Ah, Boids! One of my favorite examples of systems that can be "embarassingly parallel". I managed to write (with very little optimisation - not even using quadtrees to optimise neighbour lookup) a GPU accelerated version about a year ago that managed to stay above 30fps even up to about 5000 individual agents.
It also hammered home the problem of device/host memory reigions which you've got to deal with when doing GPU programming. I found that other, simpler, systems didn't manage to get as much speedup as Boids did, as transferring data, not computation, was where they bottlenecked. With Boids, by contrast, I could keep everything (computation, and rendering) on the GPU, and never even have to touch the CPU, aside from calling various CUDA and OpenCL functions.
Can you really call them agents if they are calculated on GPU? I always assumed that using GPU would reduce them to particles (colour + position). They were probably stored in a huge array as values rather than a linked list of objects?
They were stored as values in a huge array. I fail, however, to see how that causes them to be distinguished from "agents"? Surely they still fulfil the properties required to be "agents" in an abstract sense? They gather information about their environment (the positions of other agents), deliberate (work out where to move to next), and then act (change their position). That process is entirely abstracted from the storage method of the agent data itself!
I was inspired by this to create my own a few months ago. It uses a quadtree to optimize nearest neighbor lookup to ideally reduce complexity from n^2 to nlogn on each tick.
http://jrhdoty.github.io/SwarmJS/
The best data structure to use depends a lot on what you're actually doing with your neighbours.
If what you actually want to do is to have each boid be affected by each boid in a fixed-size neighbourhood, the best acceleration structure is actually just fixed-size bins.
I mean if your world is 1024 by 768, and a boid is affected by all other boids within 64 pixels of it, you should just break the world up into 16 by 12 bins, each representing a 64 by 64 pixel block. Each of these blocks is just a growable array.
All of a boid's "close enough" neighbours will be found in the 8-neighbourhood of its block.
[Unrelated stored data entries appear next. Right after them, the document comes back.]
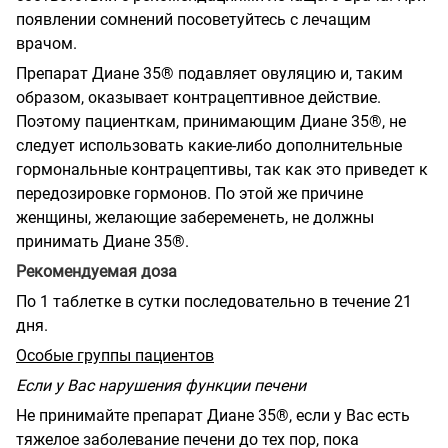
появлении сомнений посоветуйтесь с лечащим
врачом.
Препарат Диане 35® подавляет овуляцию и, таким
образом, оказывает контрацептивное действие.
Поэтому пациенткам, принимающим Диане 35®, не
следует использовать какие-либо дополнительные
гормональные контрацептивы, так как это приведет к
передозировке гормонов. По этой же причине
женщины, желающие забеременеть, не должны
принимать Диане 35®.
Рекомендуемая доза
По 1 таблетке в сутки последовательно в течение 21
дня.
Особые группы пациентов
Если у Вас нарушения функции печени
Не принимайте препарат Диане 35®, если у Вас есть
тяжелое заболевание печени до тех пор, пока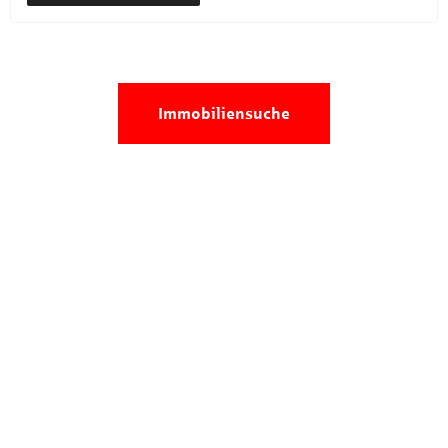
Immobiliensuche
Wir sind für Sie da!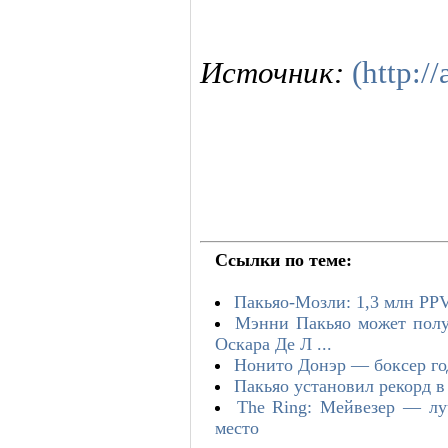
Источник:
(http://
Ссылки по теме:
Пакьяо-Мозли: 1,3 млн PPV
Мэнни Пакьяо может полу
Оскара Де Л ...
Нонито Донэр — боксер го
Пакьяо установил рекорд в
The Ring: Мейвезер — лу
место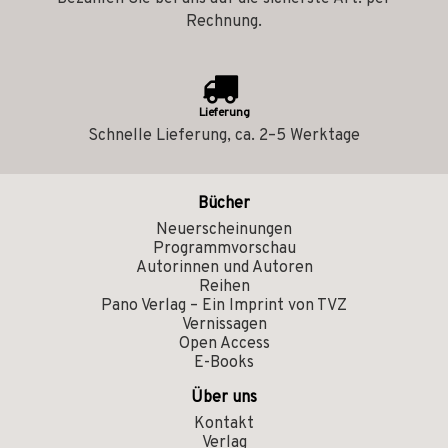
Rechnung.
Lieferung
Schnelle Lieferung, ca. 2–5 Werktage
Bücher
Neuerscheinungen
Programmvorschau
Autorinnen und Autoren
Reihen
Pano Verlag – Ein Imprint von TVZ
Vernissagen
Open Access
E-Books
Über uns
Kontakt
Verlag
One important thing to note while implementing it is that you have to be a little smart about how you move boids from one bin to another. You don't want to get quadratic behaviour because you're removing individual boids from the middle of lists again and again, you don't want to accidentally move a boid twice in an iteration and so on. The best way to do this is to make a list of "boids to add" and "boids to delete" for each bin, which you build as you call "move", and which you apply after you've done your movement calculations on all of your boids.
There are a few ways to be clever on going about it. One as you mentioned is to do a two phase scan one to move and one to correct the bins.
Also instead of a square shaped range you can get a hexagonal range by dividing corner boxes diagonally to two and then checking which half of square the boid is. :)
I think almost every AI-guy have tried making a boids simulation. They are such a good way to show emergent behavior from very simple rules.
I'm a TA for an AI-course at my uni, and this semester my students had to program a boids simulation for the first project. In addition to what's shown here, the boids also had to avoid obstacles and flee from predators. I think the students liked it, it's very rewarding to code and actually see the result.
The students also had to implement sliders, for how much cohesion, separation and alignment is weighted. It's pretty fun to change them and watch the behavior of the boids change.
It uses processing.js when I worked through it I just ended up implementing everything with canvas and making my own versions of the processing specific classes and functions needed.
It also hammered home the problem of device/host memory reigions which you've got to deal with when doing GPU programming. I found that other, simpler, systems didn't manage to get as much speedup as Boids did, as transferring data, not computation, was where they bottlenecked. With Boids, by contrast, I could keep everything (computation, and rendering) on the GPU, and never even have to touch the CPU, aside from calling various CUDA and OpenCL functions.